DATASET EXTRACT:
=-=-=
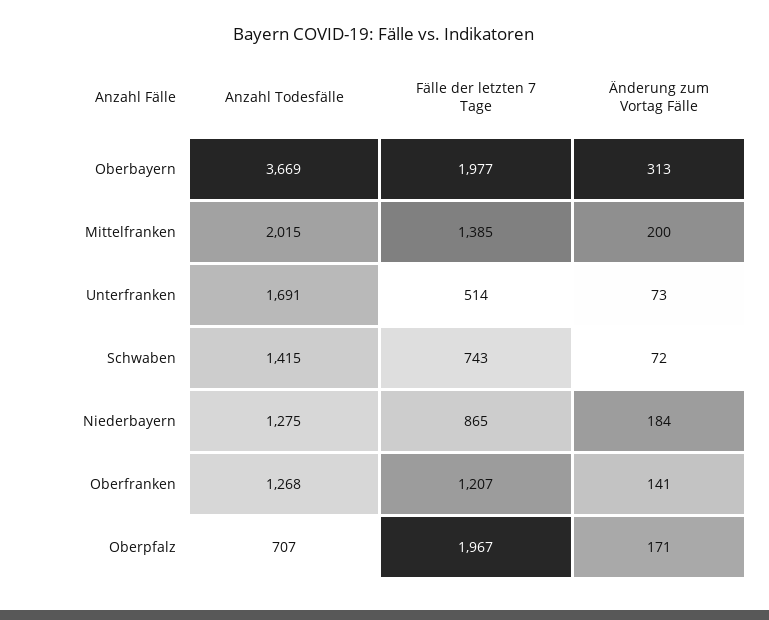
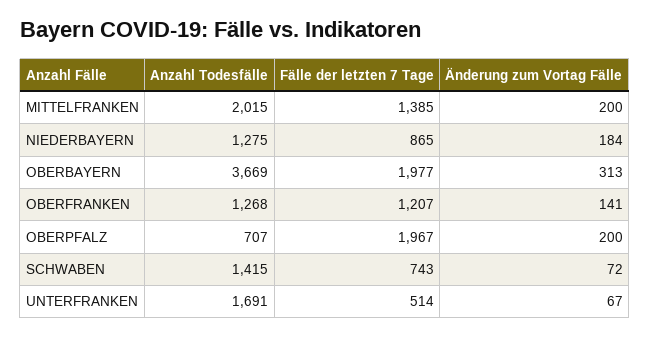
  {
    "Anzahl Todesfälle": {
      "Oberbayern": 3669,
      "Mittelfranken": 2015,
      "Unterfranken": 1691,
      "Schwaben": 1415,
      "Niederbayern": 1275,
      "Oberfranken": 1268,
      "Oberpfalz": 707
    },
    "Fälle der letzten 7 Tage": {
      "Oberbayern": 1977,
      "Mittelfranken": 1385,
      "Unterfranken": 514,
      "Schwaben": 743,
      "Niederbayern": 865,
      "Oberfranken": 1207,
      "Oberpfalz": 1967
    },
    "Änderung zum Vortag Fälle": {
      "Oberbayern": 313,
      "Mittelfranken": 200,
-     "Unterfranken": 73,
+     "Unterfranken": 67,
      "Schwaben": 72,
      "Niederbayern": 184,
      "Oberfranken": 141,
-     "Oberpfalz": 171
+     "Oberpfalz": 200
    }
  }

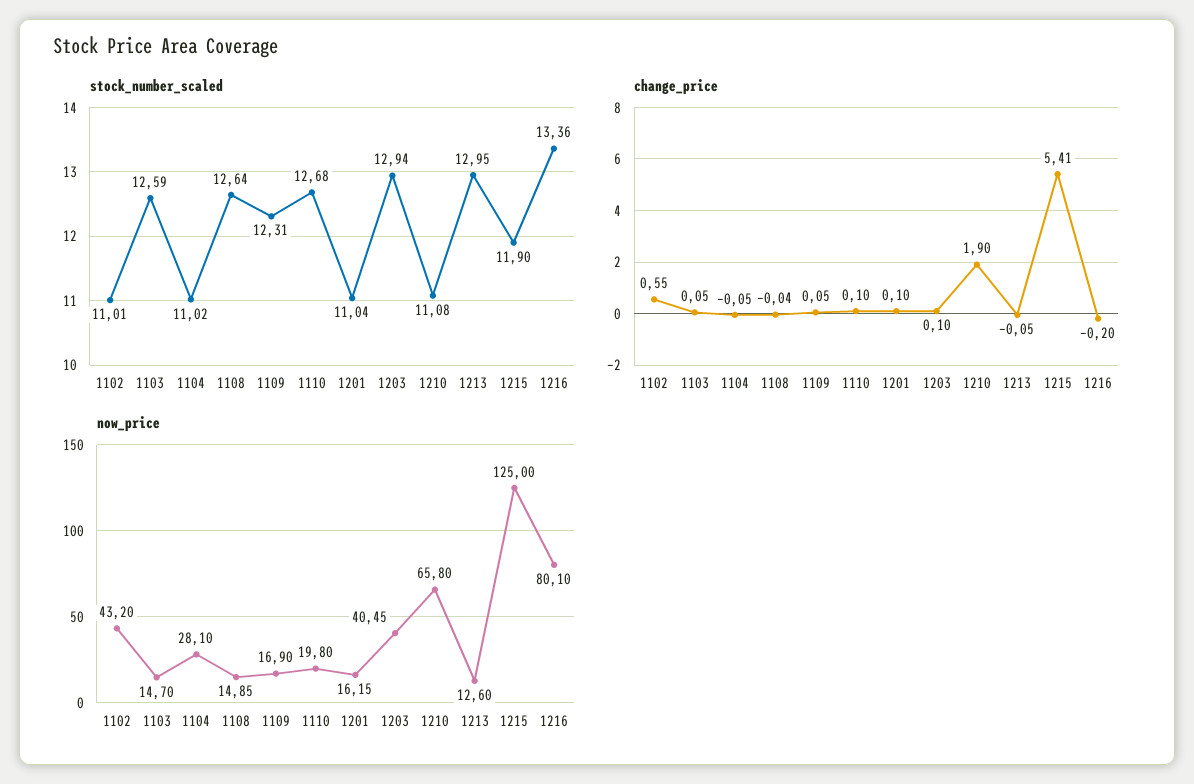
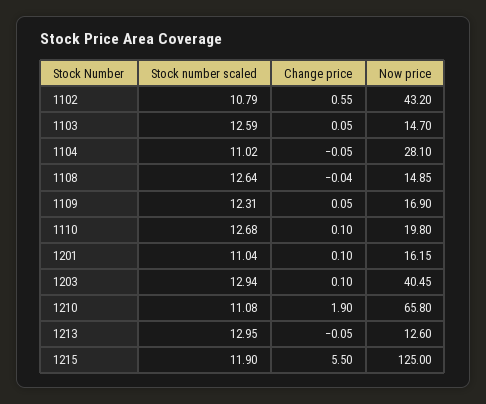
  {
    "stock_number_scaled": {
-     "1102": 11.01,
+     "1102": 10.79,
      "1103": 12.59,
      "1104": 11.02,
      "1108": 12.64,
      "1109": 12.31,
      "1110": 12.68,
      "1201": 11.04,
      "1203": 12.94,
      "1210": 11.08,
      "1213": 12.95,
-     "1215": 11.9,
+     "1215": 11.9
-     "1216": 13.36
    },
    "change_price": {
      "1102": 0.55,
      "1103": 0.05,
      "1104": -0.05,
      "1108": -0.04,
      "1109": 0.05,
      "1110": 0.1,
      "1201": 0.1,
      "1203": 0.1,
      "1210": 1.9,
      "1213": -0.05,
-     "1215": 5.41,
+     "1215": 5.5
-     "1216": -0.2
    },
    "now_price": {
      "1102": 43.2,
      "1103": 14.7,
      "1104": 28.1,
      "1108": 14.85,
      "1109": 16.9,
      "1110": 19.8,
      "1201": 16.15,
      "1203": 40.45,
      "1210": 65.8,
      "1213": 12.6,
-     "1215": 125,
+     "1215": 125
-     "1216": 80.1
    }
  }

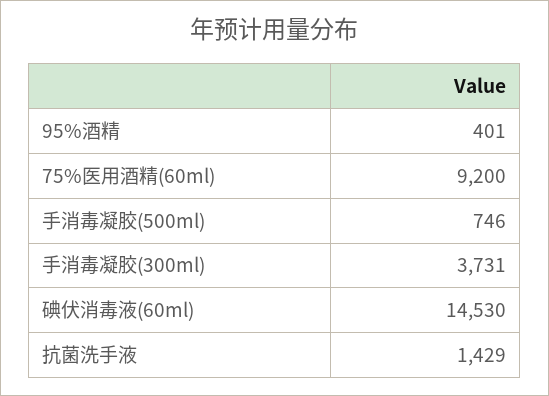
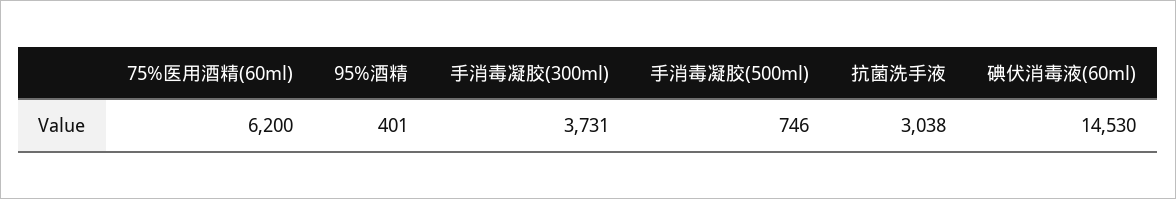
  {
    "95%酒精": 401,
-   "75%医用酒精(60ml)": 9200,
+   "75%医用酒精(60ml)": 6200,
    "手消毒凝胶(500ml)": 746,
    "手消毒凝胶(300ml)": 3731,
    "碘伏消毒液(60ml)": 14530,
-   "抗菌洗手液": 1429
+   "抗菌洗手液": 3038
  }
=-=-=
Which of the lines in the material above contain "Mittelfranken"? Copy each one out.

      "Mittelfranken": 2015,
      "Mittelfranken": 1385,
      "Mittelfranken": 200,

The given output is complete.